> [TASK ITEM A] In the forum thread about the Ray autoscaler, where does the autoscaler run when a cluster is launched on Kubernetes with ray up?

> [EXCERPT PROVIDED]
Autoscaler does not seem to watch head node

I have installed k8 Ray cluster using Ray up.
In one of my experiments a head node failed due to out of memory. It looks like nothing is watching this node, because, it keeps sitting in this state forever. Should autoscaler watch this node as well?
Also Ray down, fails to clean up any pod not in ready state. This pods have to be deleted manually.

Are those bugs?

Also, ray down does not remove the service associated with head pod. Also Ray up sometimes does create this service, but sometimes it does not.

@Dmitri could you clarify the behavior here please?

Currently, Ray down does not delete the service and Ray up creates the service if it’s not already present.
There’s an issue open to change this behavior so that Ray down deletes the service

This so

Ray down should remove all pods created by Ray up, regardless of their status. If this didn’t work for you, it would be great if you could file an issue on the Ray github with bug reproduction details!

Unfortunately, we currently don’t implement error handling to deal with Ray head failure. In fact, when launching clusters on Kubernetes with the cluster launcher (ray up), the autoscaler runs on the head node so there’s no way for the autoscaler to recover the head node.
In the future, the Ray K8s Operator will implement sensible logic to deal with head failure –
this issue is tracked here

The Ray operator runs the autoscaler in a pod separate from the Ray cluster.

Here’s the documentation on the cluster launcher and operator.

1 Like

Did you guys consider to install head node as a deployment of 1 to allow deployment to restart it in the case of failures.

1 Like

> [TASK ITEM B] Reproduce the records from their first line through the line containing "to Your Premier", inclusive, swapping "Support" for "Assistance" and changing nothing else.

> [RECORDS FOR THIS EXERCISE]
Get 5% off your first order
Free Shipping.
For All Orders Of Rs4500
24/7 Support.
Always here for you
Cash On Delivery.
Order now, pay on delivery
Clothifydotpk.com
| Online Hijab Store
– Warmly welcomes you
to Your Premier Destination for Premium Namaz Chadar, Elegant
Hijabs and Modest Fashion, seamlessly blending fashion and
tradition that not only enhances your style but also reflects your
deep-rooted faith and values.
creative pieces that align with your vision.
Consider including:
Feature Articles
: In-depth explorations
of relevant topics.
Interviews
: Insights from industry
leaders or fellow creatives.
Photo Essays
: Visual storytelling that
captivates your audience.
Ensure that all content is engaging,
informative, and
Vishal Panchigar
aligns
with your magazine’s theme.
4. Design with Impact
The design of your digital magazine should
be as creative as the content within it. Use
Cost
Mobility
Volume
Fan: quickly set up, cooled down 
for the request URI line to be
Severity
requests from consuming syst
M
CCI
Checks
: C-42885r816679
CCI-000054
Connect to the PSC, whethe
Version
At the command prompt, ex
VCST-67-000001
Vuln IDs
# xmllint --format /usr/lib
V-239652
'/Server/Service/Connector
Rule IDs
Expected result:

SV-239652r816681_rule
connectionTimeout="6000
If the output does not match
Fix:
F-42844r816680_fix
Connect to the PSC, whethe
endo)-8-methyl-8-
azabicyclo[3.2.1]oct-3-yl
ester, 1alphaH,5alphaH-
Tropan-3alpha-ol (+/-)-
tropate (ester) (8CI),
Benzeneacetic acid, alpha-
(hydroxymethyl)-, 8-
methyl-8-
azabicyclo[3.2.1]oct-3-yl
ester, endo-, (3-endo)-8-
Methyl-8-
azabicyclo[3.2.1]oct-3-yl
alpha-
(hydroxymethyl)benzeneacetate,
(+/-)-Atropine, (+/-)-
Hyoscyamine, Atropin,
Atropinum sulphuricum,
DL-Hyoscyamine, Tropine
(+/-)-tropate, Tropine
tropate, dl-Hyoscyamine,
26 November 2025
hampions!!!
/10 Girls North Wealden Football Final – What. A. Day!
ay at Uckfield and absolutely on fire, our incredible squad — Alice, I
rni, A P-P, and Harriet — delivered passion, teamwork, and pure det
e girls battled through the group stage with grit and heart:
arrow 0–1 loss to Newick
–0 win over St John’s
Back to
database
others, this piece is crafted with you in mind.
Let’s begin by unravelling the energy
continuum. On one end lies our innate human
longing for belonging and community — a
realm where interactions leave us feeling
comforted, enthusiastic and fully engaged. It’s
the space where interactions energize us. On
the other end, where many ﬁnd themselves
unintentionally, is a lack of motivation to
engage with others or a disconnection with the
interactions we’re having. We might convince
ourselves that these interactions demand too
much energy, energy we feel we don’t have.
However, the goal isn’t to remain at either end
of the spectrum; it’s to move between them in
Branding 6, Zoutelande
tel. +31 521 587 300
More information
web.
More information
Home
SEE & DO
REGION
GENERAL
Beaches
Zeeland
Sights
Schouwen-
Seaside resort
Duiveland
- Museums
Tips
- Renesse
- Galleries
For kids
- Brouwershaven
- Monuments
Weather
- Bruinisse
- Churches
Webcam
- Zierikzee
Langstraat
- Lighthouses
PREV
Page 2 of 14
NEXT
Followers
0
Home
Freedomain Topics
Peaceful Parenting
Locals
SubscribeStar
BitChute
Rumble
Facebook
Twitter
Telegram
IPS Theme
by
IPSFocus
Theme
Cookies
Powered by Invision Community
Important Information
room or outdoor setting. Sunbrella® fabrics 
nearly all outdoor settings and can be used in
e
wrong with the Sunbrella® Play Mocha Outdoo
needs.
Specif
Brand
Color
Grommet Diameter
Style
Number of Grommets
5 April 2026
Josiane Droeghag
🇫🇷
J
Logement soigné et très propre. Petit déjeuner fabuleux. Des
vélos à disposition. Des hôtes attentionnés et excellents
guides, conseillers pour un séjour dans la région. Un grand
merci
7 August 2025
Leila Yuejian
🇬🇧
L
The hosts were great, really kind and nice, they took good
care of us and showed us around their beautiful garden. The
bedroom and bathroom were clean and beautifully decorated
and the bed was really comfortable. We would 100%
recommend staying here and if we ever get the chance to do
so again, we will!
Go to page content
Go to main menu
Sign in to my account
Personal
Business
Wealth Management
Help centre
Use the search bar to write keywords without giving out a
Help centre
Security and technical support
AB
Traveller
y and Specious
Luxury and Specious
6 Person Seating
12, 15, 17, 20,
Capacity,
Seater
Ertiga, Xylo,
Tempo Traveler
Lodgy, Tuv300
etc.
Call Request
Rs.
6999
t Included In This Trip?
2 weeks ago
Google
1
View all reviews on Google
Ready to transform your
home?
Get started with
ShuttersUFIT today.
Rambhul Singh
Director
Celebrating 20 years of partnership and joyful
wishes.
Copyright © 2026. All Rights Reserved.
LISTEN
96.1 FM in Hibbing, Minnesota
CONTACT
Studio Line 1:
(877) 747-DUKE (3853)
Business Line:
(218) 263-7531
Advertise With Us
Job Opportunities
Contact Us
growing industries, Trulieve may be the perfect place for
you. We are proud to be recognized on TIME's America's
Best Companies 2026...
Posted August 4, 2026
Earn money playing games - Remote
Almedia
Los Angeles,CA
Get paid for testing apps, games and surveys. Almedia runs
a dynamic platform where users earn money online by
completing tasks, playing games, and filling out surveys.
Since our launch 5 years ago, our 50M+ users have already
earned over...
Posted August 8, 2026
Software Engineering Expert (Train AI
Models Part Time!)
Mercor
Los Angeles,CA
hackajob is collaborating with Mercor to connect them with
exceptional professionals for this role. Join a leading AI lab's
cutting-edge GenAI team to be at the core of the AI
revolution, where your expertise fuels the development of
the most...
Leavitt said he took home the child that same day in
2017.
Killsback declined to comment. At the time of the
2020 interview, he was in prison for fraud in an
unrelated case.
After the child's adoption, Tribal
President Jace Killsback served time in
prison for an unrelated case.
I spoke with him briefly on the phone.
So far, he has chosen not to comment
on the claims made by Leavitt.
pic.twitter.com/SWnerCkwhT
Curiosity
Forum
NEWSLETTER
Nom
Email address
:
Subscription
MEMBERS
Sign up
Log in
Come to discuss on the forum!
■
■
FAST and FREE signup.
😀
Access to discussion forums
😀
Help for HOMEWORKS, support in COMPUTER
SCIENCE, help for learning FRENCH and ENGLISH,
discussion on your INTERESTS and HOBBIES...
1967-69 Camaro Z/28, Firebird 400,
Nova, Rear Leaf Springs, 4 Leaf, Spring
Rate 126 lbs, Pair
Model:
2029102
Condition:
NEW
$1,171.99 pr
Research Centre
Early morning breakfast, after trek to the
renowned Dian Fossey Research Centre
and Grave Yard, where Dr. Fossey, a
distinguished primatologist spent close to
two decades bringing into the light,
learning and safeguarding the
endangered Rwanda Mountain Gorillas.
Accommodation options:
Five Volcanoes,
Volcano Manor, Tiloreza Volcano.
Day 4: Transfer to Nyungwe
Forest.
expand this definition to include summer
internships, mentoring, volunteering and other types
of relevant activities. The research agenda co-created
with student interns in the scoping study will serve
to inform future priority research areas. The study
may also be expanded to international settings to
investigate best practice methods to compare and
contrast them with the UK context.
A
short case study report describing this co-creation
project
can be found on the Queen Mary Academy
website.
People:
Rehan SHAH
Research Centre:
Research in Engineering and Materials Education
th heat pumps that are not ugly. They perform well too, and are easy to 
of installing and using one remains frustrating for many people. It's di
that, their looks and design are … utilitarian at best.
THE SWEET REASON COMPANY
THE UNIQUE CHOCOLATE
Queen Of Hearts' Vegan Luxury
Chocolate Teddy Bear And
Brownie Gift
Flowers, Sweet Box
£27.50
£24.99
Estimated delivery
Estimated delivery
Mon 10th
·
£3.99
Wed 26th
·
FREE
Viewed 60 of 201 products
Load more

> [RESULT A] On the head node.

> [RESULT B]
Get 5% off your first order
Free Shipping.
For All Orders Of Rs4500
24/7 Assistance.
Always here for you
Cash On Delivery.
Order now, pay on delivery
Clothifydotpk.com
| Online Hijab Store
– Warmly welcomes you
to Your Premier Destination for Premium Namaz Chadar, Elegant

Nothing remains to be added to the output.